Quindi, affronta il mondo del lavoro, nel quale i fallimenti arrivano ex abrupto, lo sfruttamento (qui di una multinazionale chiamata Fuuber, una sinistra crasi tra Uber e Fuhrer) è spacciato per imperdibile opportunità, dove tocca piegarsi per (tentare di) restare a galla, tra mille affanni, sempre di fretta vivendo in solitudine per un tozzo di pane, e la mancanza di rispetto è all’ordine del giorno
In aggiunta, ogni desiderio è affidato alle applicazioni, mentre l’insoddisfazione è alleviabile esclusivamente mediante il ricorso a servizi a pagamento.
Un complesso sulla carta veramente ottimo, purtroppo danneggiato da uno svolgimento masticato, poco incisivo, e da una scarsa qualità della descrizione delle singole dinamiche, aspetti che depotenziano il tessuto, che poi finisce irreparabilmente impelagato nella sabbie mobili nel momento in cui ripiega sulla tradizionale e ostativa, quantunque ragionevole, ricerca dell’amore come unica soluzione per ogni male, sicuramente una panacea attendibile, tuttavia, per com’è formulata, complessivamente insoddisfacente e fiacca.
In ogni caso, rimane pertinente la scelta di utilizzare Fabio De Luigi come volto rappresentativo di chi subisce, chi accetta tutto supinamente, un medio man portato controvoglia a commettere errori, a scivolare verso il basso raschiando il fondo del barile fino a bucarlo, per poi vedere che sotto non c’è nulla, mentre è assai meno credibile nell’atto della reazione, per quanto non sia certo lui il colpevole di una virata mediamente spuntata.

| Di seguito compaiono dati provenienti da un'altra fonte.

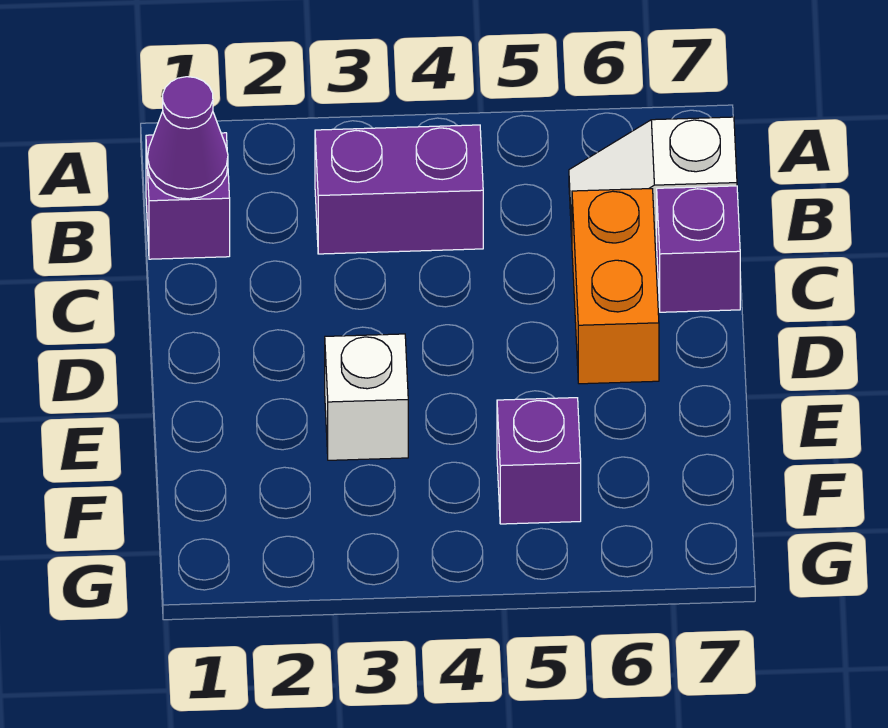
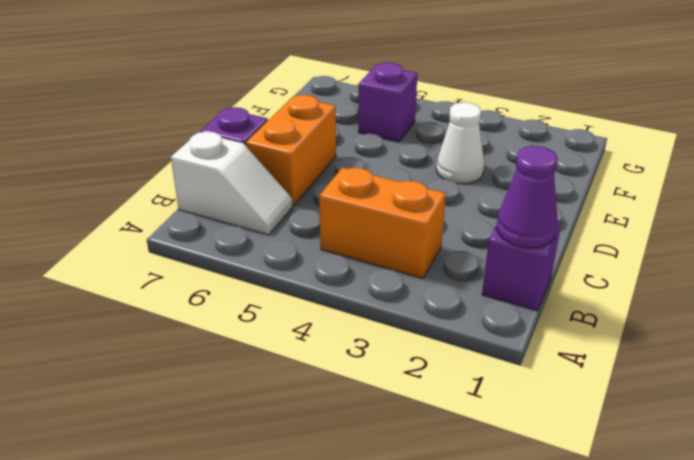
purple brick B3:B4 level 1 -> orange brick B3:B4 level 1
white brick E3 level 1 -> white cone E3 level 1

In definitiva, E noi come stronzi rimanemmo a guardare mette il dito nella piaga, per poi procedere a doppia velocità, con un contesto generale compromesso, concettualmente convincente ma incrinato da innesti convenzionali, che lo rendono prevedibile e più dolceamaro di quanto avrebbe potuto/dovuto essere.

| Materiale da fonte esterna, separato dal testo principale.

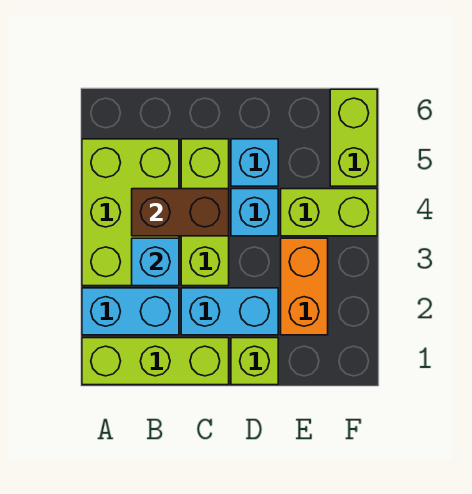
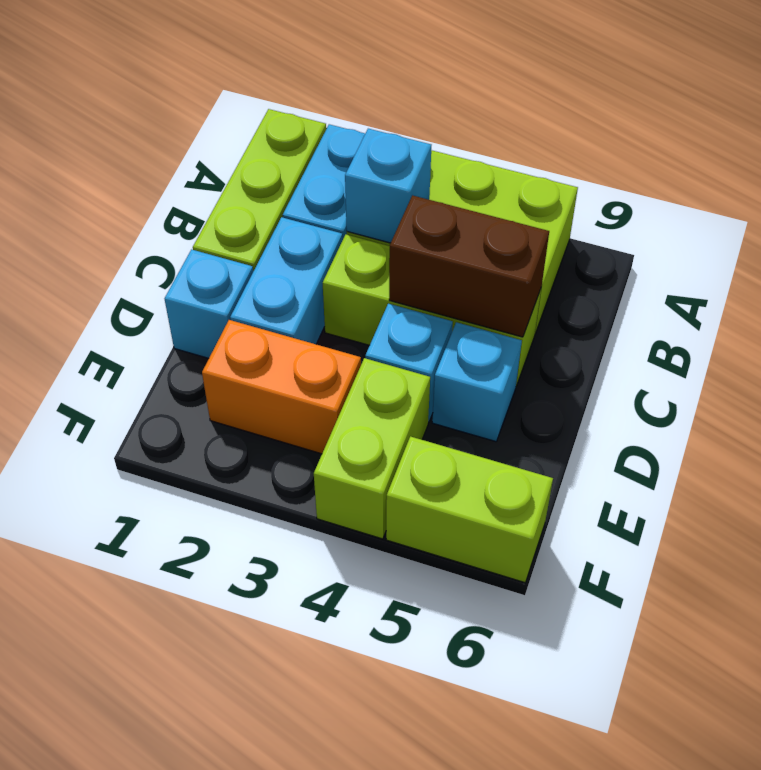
brown brick B4:C4 level 2 -> brown brick C4:C5 level 2
lime brick D1 level 1 -> cyan brick D1 level 1

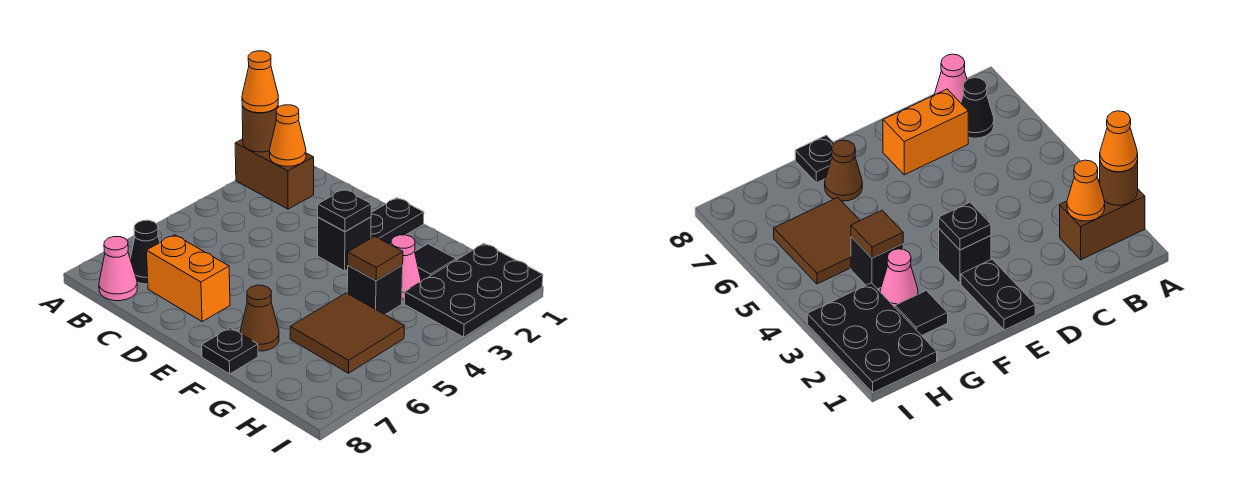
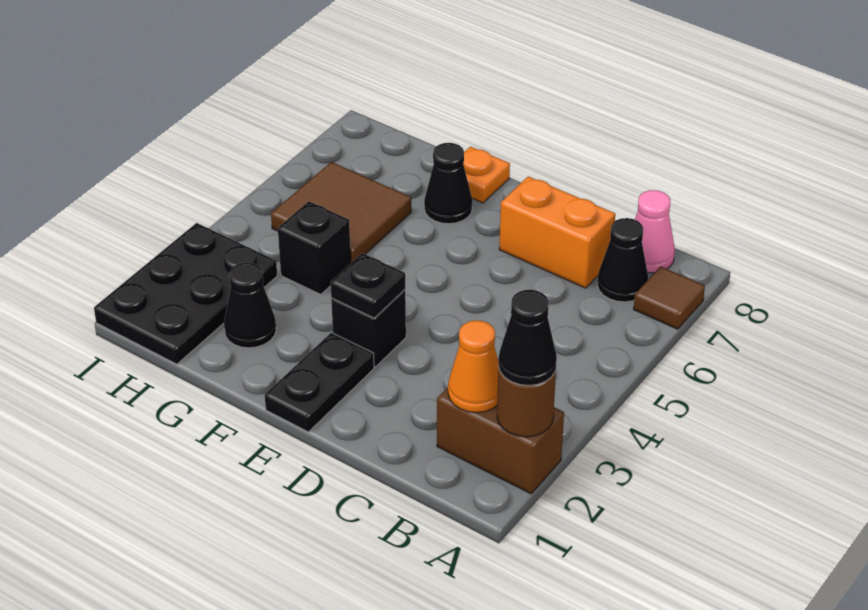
orange cone A2 level 3 -> black cone A2 level 3
brown cone F7 level 1 -> black cone F7 level 1
black plate F8 level 1 -> orange plate F8 level 1
black tile G2 level 1 -> black cone G2 level 1
pink cone G3 level 1 -> none
brown tile G4 level 2 -> brown tile A7 level 1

Tra intenzioni lodevoli e un fiato sempre più corto, richieste sempre maggiori e strumenti inadeguati, reale e virtuale, privazioni e dipendenze, distanziamenti e necessità di un contatto, surrogati e calore fisico, situazioni scontate eppure stridenti, il proliferare di algoritmi discutibili per ottenere le risposte che ci servono e la mancanza di alternative considerabili come fattivamente praticabili.
Accattivante e gracile, sincero e ingenuo.